The Humber can be accessed directly from Lake Ontario by the Humber Arch Bridge if the wind off the lake isn’t too severe, or from a parking lot off Riverside Drive north of the Queensway behind the Petro-Canada gas station. Paddling upstream from here is easy, as the current is not strong and the river is sheltered from the wind by massive willow trees and reedy marshes. You can paddle about as far north as Old Mill Station on the Bloor-Danforth subway line before the river gets too shallow.
Easy Half and Full Day Trips
While enjoying a break under a shady willow tree in the middle of the Humber Marsh, my canoe partner, Andrew, and I met another tandem canoe couple who were happy to tell us about their favourite paddling spots.
Garney and John Chu, 54 and 59, live in Mississauga and had spent the whole weekend paddling local rivers.
“We were on the Credit River yesterday,” Garney Chu said. “We are older, we’re seniors, so I don’t know about camping,” she laughed. “We like to just do the day trips. We try to get out here often.” John Chu added, “We also like Sixteen Mile Creek. It’s a very short distance, probably best to do it in the fall.”
The Chus enjoy canoe excursions that range from two to eight hours in length, and have paddled their local waterways extensively. “The other one we really like is from Cherry Beach to Centre Island,” Garney Chu said. “It’s a good one. We put in at Cherry Beach and cross the channel over to the island. It’s just beautiful,” she said.
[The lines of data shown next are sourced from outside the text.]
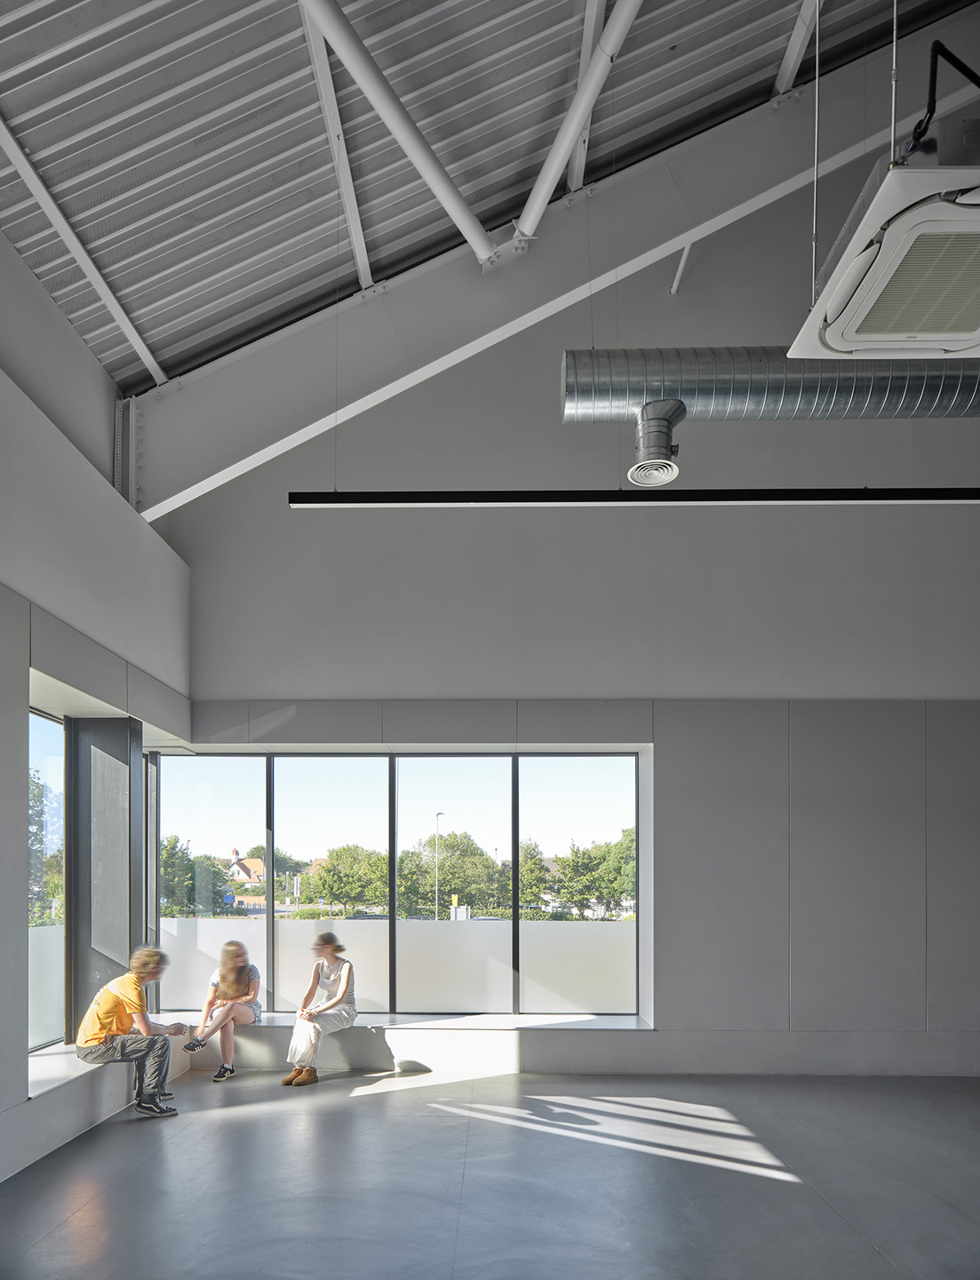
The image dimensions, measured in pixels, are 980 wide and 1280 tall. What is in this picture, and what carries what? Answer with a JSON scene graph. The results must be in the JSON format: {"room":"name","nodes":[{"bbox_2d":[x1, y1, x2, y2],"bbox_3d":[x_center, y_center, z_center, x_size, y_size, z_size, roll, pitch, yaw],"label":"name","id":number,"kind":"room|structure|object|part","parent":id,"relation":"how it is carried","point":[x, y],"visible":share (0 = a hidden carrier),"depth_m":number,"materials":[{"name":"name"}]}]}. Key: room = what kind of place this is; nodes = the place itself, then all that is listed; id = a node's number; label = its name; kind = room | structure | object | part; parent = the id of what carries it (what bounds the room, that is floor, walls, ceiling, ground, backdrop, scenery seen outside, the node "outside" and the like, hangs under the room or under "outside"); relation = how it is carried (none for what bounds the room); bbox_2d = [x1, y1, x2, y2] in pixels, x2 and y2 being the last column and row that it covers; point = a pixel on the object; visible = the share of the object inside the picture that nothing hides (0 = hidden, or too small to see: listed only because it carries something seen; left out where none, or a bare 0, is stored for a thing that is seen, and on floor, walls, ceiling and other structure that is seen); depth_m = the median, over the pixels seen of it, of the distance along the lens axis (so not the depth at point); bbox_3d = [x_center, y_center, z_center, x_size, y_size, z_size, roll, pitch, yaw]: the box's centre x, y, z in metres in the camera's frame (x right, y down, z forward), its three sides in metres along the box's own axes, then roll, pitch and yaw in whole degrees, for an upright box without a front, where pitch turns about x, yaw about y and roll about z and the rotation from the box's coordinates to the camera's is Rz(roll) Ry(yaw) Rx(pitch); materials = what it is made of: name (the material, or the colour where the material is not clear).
{"room":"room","nodes":[
{"label":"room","id":0,"kind":"room"},
{"bbox_2d":[0,222,192,1179],"bbox_3d":[-2.867,-0.884,2.453,0.298,5.376,8.615,0,0,1],"label":"left wall","id":1,"kind":"structure","parent":0,"point":[38,294],"depth_m":4.80,"materials":[{"name":"grey paint"}]},
{"bbox_2d":[28,705,66,1051],"bbox_3d":[-3.253,0.181,5.308,0.076,2.486,1.449,0,0,1],"label":"side window","id":2,"kind":"structure","parent":1,"relation":"in","point":[41,738],"depth_m":5.70,"materials":[{"name":"glass"}]},
{"bbox_2d":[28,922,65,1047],"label":"frosted glass","id":3,"kind":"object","parent":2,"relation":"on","point":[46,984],"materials":[{"name":"white glass"}]},
{"bbox_2d":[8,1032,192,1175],"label":"left bench","id":4,"kind":"object","parent":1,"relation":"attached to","point":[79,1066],"visible":0.58,"depth_m":4.91,"materials":[{"name":"white"}]},
{"bbox_2d":[75,944,187,1118],"bbox_3d":[-2.491,1.213,5.380,0.626,1.119,0.604,0,-1,-43],"label":"man","id":5,"kind":"object","parent":4,"relation":"on","point":[132,985],"visible":0.99,"depth_m":5.26},
{"bbox_2d":[0,0,973,397],"bbox_3d":[0.678,-4.810,2.845,8.969,2.254,8.329,0,0,1],"label":"ceiling","id":6,"kind":"structure","parent":0,"point":[302,256],"depth_m":4.56,"materials":[{"name":"grey metal"}]},
{"bbox_2d":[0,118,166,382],"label":"ceiling beam","id":7,"kind":"structure","parent":6,"relation":"attached to","point":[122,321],"depth_m":5.01,"materials":[{"name":"white metal"}]},
{"bbox_2d":[296,0,372,289],"bbox_3d":[-0.989,-4.413,3.682,0.129,0.283,5.928,0,0,1],"label":"ceiling beam","id":8,"kind":"structure","parent":6,"relation":"attached to","point":[362,240],"depth_m":4.83,"materials":[{"name":"white metal"}]},
{"bbox_2d":[296,0,495,270],"bbox_3d":[-0.640,-4.330,3.767,0.585,0.823,3.674,0,0,1],"label":"diagonal beam","id":9,"kind":"object","parent":6,"relation":"attached to","point":[424,171],"visible":0.99,"depth_m":4.43,"materials":[{"name":"white metal"}]},
{"bbox_2d":[125,30,979,526],"bbox_3d":[0.929,-4.410,5.988,7.834,3.557,0.473,0,0,1],"label":"steel beam","id":10,"kind":"structure","parent":6,"relation":"attached to","point":[372,305],"depth_m":5.90,"materials":[{"name":"grey metal"}]},
{"bbox_2d":[513,0,644,245],"bbox_3d":[0.625,-4.636,3.646,0.303,0.627,4.232,0,0,1],"label":"diagonal beam","id":11,"kind":"object","parent":6,"relation":"attached to","point":[564,130],"visible":0.99,"depth_m":4.75,"materials":[{"name":"white metal"}]},
{"bbox_2d":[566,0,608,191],"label":"ceiling beam","id":12,"kind":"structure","parent":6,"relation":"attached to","point":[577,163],"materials":[{"name":"grey metal"}]},
{"bbox_2d":[287,487,979,506],"bbox_3d":[1.479,-2.193,4.243,5.143,0.524,0.106,0,0,1],"label":"linear light","id":13,"kind":"object","parent":6,"relation":"hanging from","point":[372,496],"visible":0.99,"depth_m":4.22,"materials":[{"name":"black metal"}]},
{"bbox_2d":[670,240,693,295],"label":"brace","id":14,"kind":"object","parent":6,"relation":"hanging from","point":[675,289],"visible":0.63,"depth_m":6.89,"materials":[{"name":"white metal"}]},
{"bbox_2d":[560,348,979,428],"bbox_3d":[2.759,-2.814,4.460,4.875,0.640,0.727,0,0,1],"label":"air duct","id":15,"kind":"object","parent":6,"relation":"hanging from","point":[728,383],"visible":0.86,"depth_m":4.40,"materials":[{"name":"silver metal"}]},
{"bbox_2d":[627,399,684,486],"bbox_3d":[0.961,-2.386,4.443,0.312,0.396,0.383,0,0,1],"label":"duct","id":16,"kind":"object","parent":15,"relation":"attached to","point":[636,468],"visible":0.98,"depth_m":4.42,"materials":[{"name":"metal"}]},
{"bbox_2d":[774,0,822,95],"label":"ceiling beam","id":17,"kind":"structure","parent":6,"relation":"attached to","point":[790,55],"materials":[{"name":"white metal"}]},
{"bbox_2d":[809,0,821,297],"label":"cable","id":18,"kind":"object","parent":6,"relation":"hanging from","point":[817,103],"visible":0.86,"depth_m":3.42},
{"bbox_2d":[787,140,979,360],"bbox_3d":[1.569,-2.046,2.551,0.926,0.382,0.883,0,0,1],"label":"air conditioner","id":19,"kind":"object","parent":6,"relation":"hanging from","point":[911,329],"visible":1,"depth_m":2.49,"materials":[{"name":"white plastic"}]},
{"bbox_2d":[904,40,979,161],"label":"black cable","id":20,"kind":"object","parent":19,"relation":"attached to","point":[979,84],"visible":0.85,"depth_m":2.84,"materials":[{"name":"black plastic"}]},
{"bbox_2d":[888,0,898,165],"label":"hanger rod","id":21,"kind":"object","parent":6,"relation":"hanging from","point":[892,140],"visible":0.6,"depth_m":2.43,"materials":[{"name":"metal"}]},
{"bbox_2d":[0,1062,979,1279],"bbox_3d":[1.087,1.769,2.175,8.640,0.145,9.334,0,0,1],"label":"floor","id":22,"kind":"structure","parent":0,"point":[356,1108],"depth_m":4.04,"materials":[{"name":"grey concrete"}]},
{"bbox_2d":[67,720,143,1039],"bbox_3d":[-2.895,0.301,5.874,0.501,2.668,0.475,0,0,1],"label":"column","id":23,"kind":"structure","parent":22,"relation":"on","point":[130,796],"depth_m":5.70,"materials":[{"name":"grey"}]},
{"bbox_2d":[144,98,979,1084],"bbox_3d":[1.604,-2.091,6.821,9.219,8.160,0.272,0,0,1],"label":"back wall","id":24,"kind":"structure","parent":0,"point":[892,423],"depth_m":6.74,"materials":[{"name":"grey paint"}]},
{"bbox_2d":[147,751,642,1017],"bbox_3d":[-0.912,0.269,7.143,4.285,2.466,0.157,0,0,1],"label":"window","id":25,"kind":"structure","parent":24,"relation":"in","point":[580,775],"depth_m":7.12,"materials":[{"name":"glass"}]},
{"bbox_3d":[-2.524,0.308,6.969,1.007,2.661,0.113,0,0,1],"label":"pane","id":26,"kind":"part","parent":25,"relation":"part of","materials":[{"name":"clear glass"}]},
{"bbox_3d":[-1.472,0.413,7.021,1.027,2.640,0.135,0,0,1],"label":"pane","id":27,"kind":"part","parent":25,"relation":"part of","materials":[{"name":"clear glass"}]},
{"bbox_2d":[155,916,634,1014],"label":"frosted glass","id":28,"kind":"object","parent":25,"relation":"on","point":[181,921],"visible":0.53,"depth_m":7.96,"materials":[{"name":"white glass"}]},
{"bbox_3d":[-0.374,0.388,7.048,1.210,2.633,0.129,0,0,1],"label":"pane","id":29,"kind":"part","parent":25,"relation":"part of","materials":[{"name":"clear glass"}]},
{"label":"pane","id":30,"kind":"part","parent":25,"relation":"part of","materials":[{"name":"clear glass"}]},
{"bbox_2d":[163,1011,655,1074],"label":"window ledge","id":31,"kind":"object","parent":24,"relation":"attached to","point":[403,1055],"visible":0.71,"depth_m":6.59,"materials":[{"name":"white"}]},
{"bbox_2d":[181,939,264,1080],"bbox_3d":[-2.240,1.330,6.596,0.520,1.110,0.738,0,0,1],"label":"woman","id":32,"kind":"object","parent":31,"relation":"on","point":[241,964],"visible":0.98,"depth_m":6.60},
{"bbox_2d":[280,931,358,1087],"bbox_3d":[-1.373,1.295,6.414,0.509,1.167,0.775,0,0,1],"label":"woman","id":33,"kind":"object","parent":31,"relation":"on","point":[348,980],"visible":0.99,"depth_m":6.37},
{"label":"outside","id":34,"kind":"structure","parent":0,"visible":0},
{"bbox_2d":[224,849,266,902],"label":"house","id":35,"kind":"structure","parent":34,"point":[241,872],"materials":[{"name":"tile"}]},
{"label":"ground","id":36,"kind":"structure","parent":34,"visible":0},
{"bbox_2d":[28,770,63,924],"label":"tree","id":37,"kind":"object","parent":36,"relation":"on","point":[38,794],"visible":0.34,"materials":[{"name":"green plant"}]},
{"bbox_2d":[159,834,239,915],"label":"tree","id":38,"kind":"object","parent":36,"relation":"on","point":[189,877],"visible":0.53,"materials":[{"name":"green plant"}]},
{"bbox_2d":[304,844,388,914],"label":"tree","id":39,"kind":"object","parent":36,"relation":"on","point":[332,888],"visible":0.84,"materials":[{"name":"green plant"}]},
{"bbox_2d":[432,813,443,922],"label":"street lamp","id":40,"kind":"object","parent":36,"relation":"on","point":[437,827],"visible":0.86,"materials":[{"name":"metal"}]},
{"bbox_2d":[398,830,504,917],"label":"tree","id":41,"kind":"object","parent":36,"relation":"on","point":[445,869],"visible":0.79,"materials":[{"name":"green plant"}]},
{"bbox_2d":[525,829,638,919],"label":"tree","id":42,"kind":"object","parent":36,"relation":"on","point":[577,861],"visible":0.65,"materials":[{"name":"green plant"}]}
]}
Getting Back to Nature in the City
Last spring, Andrew and I connected with another tandem canoe team through a Facebook group for Credit River Paddlers.
The Credit River is a great place to paddle in all seasons. But when the water in the rivers run high during the spring melt, the Credit River just west of Toronto is a fantastic whitewater paddle. Class I and Class II rapids flow almost continuously from the put-in at Streetsville in Mississauga down to the take-out in Erindale Park. It’s a fast, exciting run and a great place to meet up with other local paddlers.
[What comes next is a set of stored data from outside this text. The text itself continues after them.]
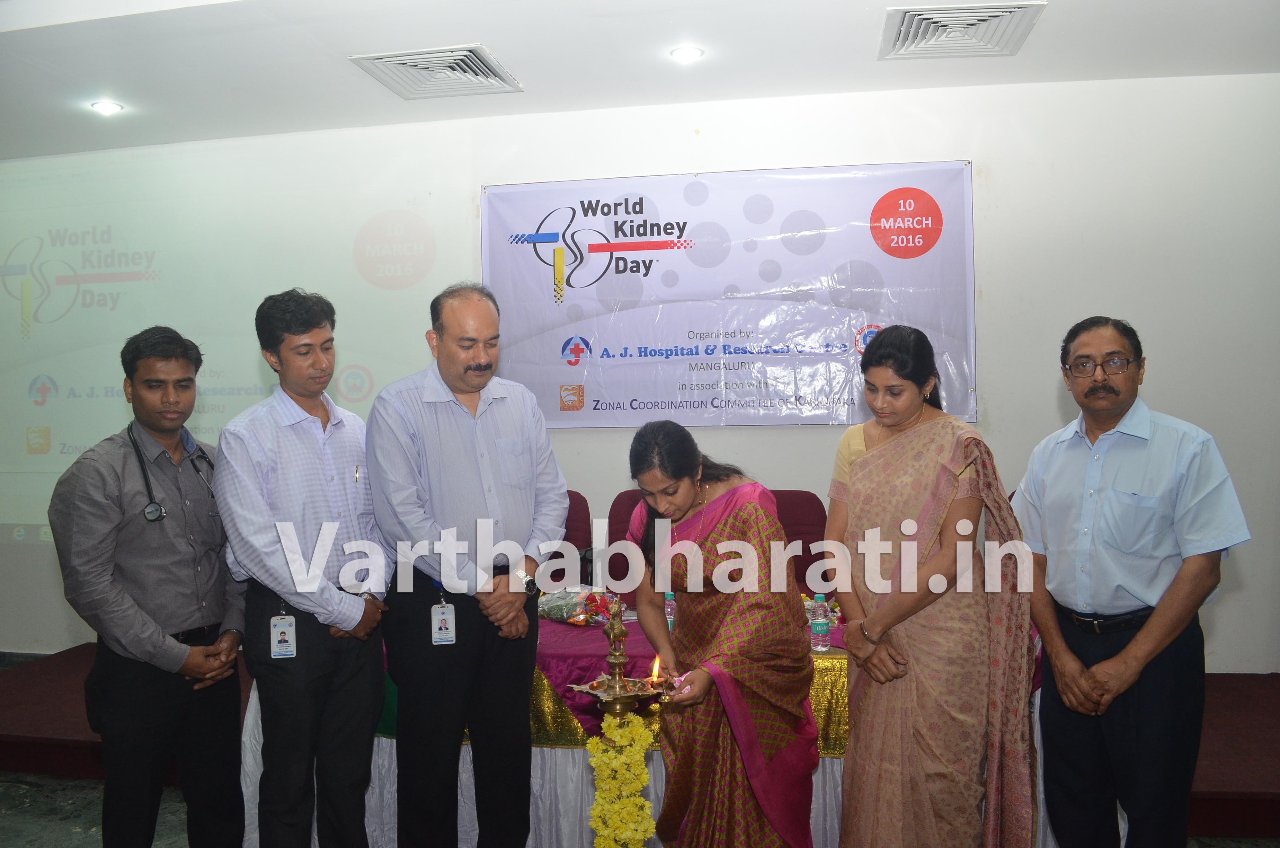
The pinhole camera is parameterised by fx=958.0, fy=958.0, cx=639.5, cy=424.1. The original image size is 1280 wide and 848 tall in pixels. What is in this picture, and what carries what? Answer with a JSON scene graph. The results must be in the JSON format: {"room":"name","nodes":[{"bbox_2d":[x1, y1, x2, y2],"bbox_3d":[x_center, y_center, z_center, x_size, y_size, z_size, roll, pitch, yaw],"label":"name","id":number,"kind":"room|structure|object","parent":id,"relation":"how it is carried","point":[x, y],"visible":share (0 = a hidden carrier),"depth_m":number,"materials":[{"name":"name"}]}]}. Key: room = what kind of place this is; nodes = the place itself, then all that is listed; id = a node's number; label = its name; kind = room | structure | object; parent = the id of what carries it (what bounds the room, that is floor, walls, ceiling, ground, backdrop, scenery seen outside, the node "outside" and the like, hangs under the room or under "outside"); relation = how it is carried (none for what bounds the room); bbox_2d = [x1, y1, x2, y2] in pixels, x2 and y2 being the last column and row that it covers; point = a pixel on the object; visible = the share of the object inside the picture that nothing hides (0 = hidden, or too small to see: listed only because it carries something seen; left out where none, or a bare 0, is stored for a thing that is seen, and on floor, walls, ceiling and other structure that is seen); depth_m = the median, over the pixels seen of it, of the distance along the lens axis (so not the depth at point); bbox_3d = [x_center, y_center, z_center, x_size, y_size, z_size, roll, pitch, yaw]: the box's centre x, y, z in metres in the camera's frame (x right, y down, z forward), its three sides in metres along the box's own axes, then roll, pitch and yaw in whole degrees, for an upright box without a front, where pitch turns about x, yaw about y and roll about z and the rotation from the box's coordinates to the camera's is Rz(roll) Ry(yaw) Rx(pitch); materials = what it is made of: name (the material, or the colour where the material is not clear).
{"room":"event hall","nodes":[
{"label":"event hall","id":0,"kind":"room"},
{"bbox_2d":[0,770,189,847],"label":"floor","id":1,"kind":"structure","parent":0,"point":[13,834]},
{"bbox_2d":[48,324,250,847],"bbox_3d":[-1.444,0.567,2.869,0.524,1.654,0.594,-1,1,10],"label":"man","id":2,"kind":"object","parent":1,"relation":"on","point":[161,567],"visible":0.99,"depth_m":2.72},
{"bbox_2d":[129,423,214,523],"bbox_3d":[-1.472,0.147,3.024,0.192,0.232,0.356,-1,1,10],"label":"stethoscope","id":3,"kind":"object","parent":2,"relation":"on","point":[161,512],"visible":0.79,"depth_m":2.89,"materials":[{"name":"black rubber"}]},
{"bbox_2d":[216,286,393,847],"bbox_3d":[-1.007,0.517,2.925,0.522,1.779,0.534,0,1,34],"label":"man","id":4,"kind":"object","parent":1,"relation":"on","point":[266,515],"visible":0.98,"depth_m":2.76},
{"bbox_2d":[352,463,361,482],"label":"pen","id":5,"kind":"object","parent":4,"relation":"in","point":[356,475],"visible":0.89,"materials":[{"name":"silver metal"}]},
{"bbox_2d":[365,280,566,847],"bbox_3d":[-0.533,0.499,2.991,0.598,1.795,0.554,-2,1,-40],"label":"man","id":6,"kind":"object","parent":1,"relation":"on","point":[504,418],"visible":0.98,"depth_m":2.81},
{"bbox_2d":[1,642,1279,843],"bbox_3d":[-0.133,1.285,4.209,6.818,0.243,2.248,-1,1,10],"label":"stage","id":7,"kind":"object","parent":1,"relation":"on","point":[26,722],"visible":0.5,"depth_m":3.77,"materials":[{"name":"red carpet"}]},
{"bbox_2d":[544,490,593,587],"bbox_3d":[-0.471,0.811,4.466,0.587,0.929,0.654,-1,1,10],"label":"red chair","id":8,"kind":"object","parent":7,"relation":"on","point":[582,510],"visible":0.25,"depth_m":4.59,"materials":[{"name":"red fabric"}]},
{"bbox_2d":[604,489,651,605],"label":"red chair","id":9,"kind":"object","parent":7,"relation":"on","point":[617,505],"visible":0.21,"depth_m":4.46,"materials":[{"name":"red fabric"}]},
{"bbox_2d":[248,607,1058,847],"bbox_3d":[0.111,1.087,3.654,2.738,0.670,1.418,-1,1,10],"label":"table","id":10,"kind":"object","parent":7,"relation":"on","point":[254,700],"visible":0.24,"depth_m":3.12,"materials":[{"name":"white fabric"}]},
{"bbox_2d":[375,611,851,754],"bbox_3d":[0.084,0.875,3.609,2.344,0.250,1.226,-1,1,10],"label":"tablecloth","id":11,"kind":"object","parent":10,"relation":"on","point":[592,730],"visible":0.21,"depth_m":3.12,"materials":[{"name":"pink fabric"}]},
{"bbox_2d":[537,586,621,625],"bbox_3d":[-0.224,0.677,3.629,0.347,0.138,0.247,-1,1,10],"label":"flower bouquet","id":12,"kind":"object","parent":11,"relation":"on","point":[552,614],"visible":0.79,"depth_m":3.59,"materials":[{"name":"plant"}]},
{"bbox_2d":[663,590,677,631],"bbox_3d":[0.103,0.656,3.333,0.060,0.168,0.053,-1,1,10],"label":"water bottle","id":13,"kind":"object","parent":11,"relation":"on","point":[672,604],"visible":0.51,"depth_m":3.32,"materials":[{"name":"clear plastic"}]},
{"bbox_2d":[808,592,830,651],"bbox_3d":[0.581,0.639,3.099,0.059,0.182,0.059,-1,1,10],"label":"water bottle","id":14,"kind":"object","parent":11,"relation":"on","point":[820,621],"visible":0.99,"depth_m":3.08,"materials":[{"name":"clear plastic"}]},
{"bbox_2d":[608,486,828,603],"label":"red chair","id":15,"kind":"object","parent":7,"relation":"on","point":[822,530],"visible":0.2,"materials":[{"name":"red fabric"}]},
{"bbox_2d":[770,490,829,594],"bbox_3d":[0.643,0.797,4.206,0.575,0.938,0.591,-1,1,10],"label":"red chair","id":16,"kind":"object","parent":7,"relation":"on","point":[810,503],"visible":0.3,"depth_m":4.32,"materials":[{"name":"red fabric"}]},
{"bbox_2d":[622,416,820,847],"bbox_3d":[0.224,0.705,2.722,0.539,1.343,0.692,-1,1,-18],"label":"woman","id":17,"kind":"object","parent":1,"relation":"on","point":[692,468],"visible":0.99,"depth_m":2.56},
{"bbox_2d":[826,324,1042,847],"bbox_3d":[0.807,0.574,2.684,0.544,1.568,0.645,-1,1,-9],"label":"woman","id":18,"kind":"object","parent":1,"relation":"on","point":[862,480],"visible":0.98,"depth_m":2.53},
{"bbox_2d":[1011,315,1248,847],"bbox_3d":[1.328,0.549,2.652,0.481,1.597,0.637,-1,1,-13],"label":"man","id":19,"kind":"object","parent":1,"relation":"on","point":[1153,636],"visible":0.99,"depth_m":2.50},
{"bbox_2d":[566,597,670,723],"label":"oil lamp","id":20,"kind":"object","parent":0,"point":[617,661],"visible":0.94,"depth_m":2.39,"materials":[{"name":"gold metal"}]},
{"bbox_2d":[584,712,656,847],"bbox_3d":[-0.048,0.942,2.309,0.165,0.454,0.217,-1,1,10],"label":"flower garland","id":21,"kind":"object","parent":20,"relation":"hanging from","point":[640,730],"visible":0.97,"depth_m":2.28,"materials":[{"name":"yellow plant"}]},
{"bbox_2d":[647,654,662,687],"bbox_3d":[0.042,0.632,2.479,0.040,0.069,0.040,-1,1,10],"label":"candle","id":22,"kind":"object","parent":20,"relation":"in","point":[655,670],"visible":0.9,"depth_m":2.48,"materials":[{"name":"orange wax"}]},
{"bbox_2d":[0,69,1278,664],"bbox_3d":[-0.656,-0.133,4.857,8.926,2.891,0.217,-1,1,10],"label":"wall","id":23,"kind":"structure","parent":0,"point":[1163,372],"depth_m":4.43,"materials":[{"name":"white paint"}]},
{"bbox_2d":[0,141,466,543],"bbox_3d":[-2.611,-0.426,5.251,3.376,2.000,0.037,-1,1,10],"label":"projection screen","id":24,"kind":"object","parent":23,"relation":"attached to","point":[18,290],"visible":0.89,"depth_m":5.21,"materials":[{"name":"white"}]},
{"bbox_2d":[481,161,980,430],"bbox_3d":[0.378,-0.601,4.677,2.323,1.266,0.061,-1,1,10],"label":"banner","id":25,"kind":"object","parent":23,"relation":"attached to","point":[624,403],"visible":0.9,"depth_m":4.64,"materials":[{"name":"white plastic"}]},
{"bbox_2d":[0,0,1279,159],"bbox_3d":[-0.778,-1.534,2.389,8.698,0.119,5.481,-1,1,10],"label":"ceiling","id":26,"kind":"structure","parent":0,"point":[489,30],"depth_m":3.94,"materials":[{"name":"white paint"}]},
{"bbox_2d":[90,99,123,114],"bbox_3d":[-2.463,-1.466,4.428,0.131,0.023,0.129,-1,1,10],"label":"ceiling light","id":27,"kind":"object","parent":26,"relation":"in","point":[111,107],"visible":0.98,"depth_m":4.42,"materials":[{"name":"white"}]},
{"bbox_2d":[349,43,522,99],"bbox_3d":[-0.847,-1.490,4.060,0.540,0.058,0.554,-1,1,10],"label":"air vent","id":28,"kind":"object","parent":26,"relation":"in","point":[487,68],"visible":0.99,"depth_m":4.03,"materials":[{"name":"white metal"}]},
{"bbox_2d":[669,45,704,61],"bbox_3d":[0.188,-1.493,3.859,0.137,0.028,0.136,-1,1,10],"label":"ceiling light","id":29,"kind":"object","parent":26,"relation":"in","point":[690,55],"visible":0.98,"depth_m":3.85,"materials":[{"name":"white"}]},
{"bbox_2d":[879,0,1044,58],"bbox_3d":[1.212,-1.512,3.664,0.530,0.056,0.537,-1,1,10],"label":"air vent","id":30,"kind":"object","parent":26,"relation":"in","point":[995,13],"visible":0.99,"depth_m":3.65,"materials":[{"name":"white metal"}]}
]}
Lachlan McVie, 31, and Erik Thomsen, 30, have been canoe partners for six years. They both grew up in Mississauga playing on the banks of the Credit. They shared with us their thoughts about urban paddling.
“For city dwellers like us, our urban rivers provide a quick and accessible escape back to nature,” Thomsen said. “While it is true that many of our urban rivers, such as the Credit, have been almost irreversibly altered by man, they are still important places of refuge for plants and animals. To see herds of deer cross the path of your boat, or beavers fortifying their lodges before winter, or to hear threatened songbirds sing from the riverbank as you paddle by; to experience these things in the middle of the most populous region in the country is something quite special.”
Thomsen places a high value on the benefits that Toronto’s urban waterways have for wildlife and for recreation.
“When paddling through the valleys of these rivers — whether on 16-Mile Creek, Bronte Creek, the Rouge, Eramosa, the Grand… it is easy to forget where you are; it is easy to be consumed by the moment of simply being in nature. This is why these places are special,” Thomsen said.
McVie echoed his canoe partner’s statements about the convenience of paddling close to home.
“There’s something very appealing about being able to get out paddling and make it home in time for lunch,” McVie said. “Having access to a local river with fairly predictable conditions makes it easier to introduce new paddlers to the sport. It’s close to home so they’re not investing a ton of time, they can use our gear, and we can take them out with full confidence that we know what to expect and can make sure they have fun and learn plenty.”
Paddling Challenges and Opportunities for 2017
This spring, water levels on Lake Ontario were at their highest in 24 years. While this did create some challenges for local canoeists, it also created new opportunities for exploration that would not be possible at any other time.
Smaller creeks that wouldn’t normally be navigable have enough water to float through. We managed to get a couple kilometres up the Mimico Creek, usually a mere trickle, and happened upon a den of curious coyote pups right in between towering condo buildings.
Connecting with the Canadian Canoe Culture in the City
Whether you’re an experienced canoeist or total beginner, young or old, new to the city or a longtime resident, there are many ways to go paddling and connect with nature in the GTA. Just ask the locals!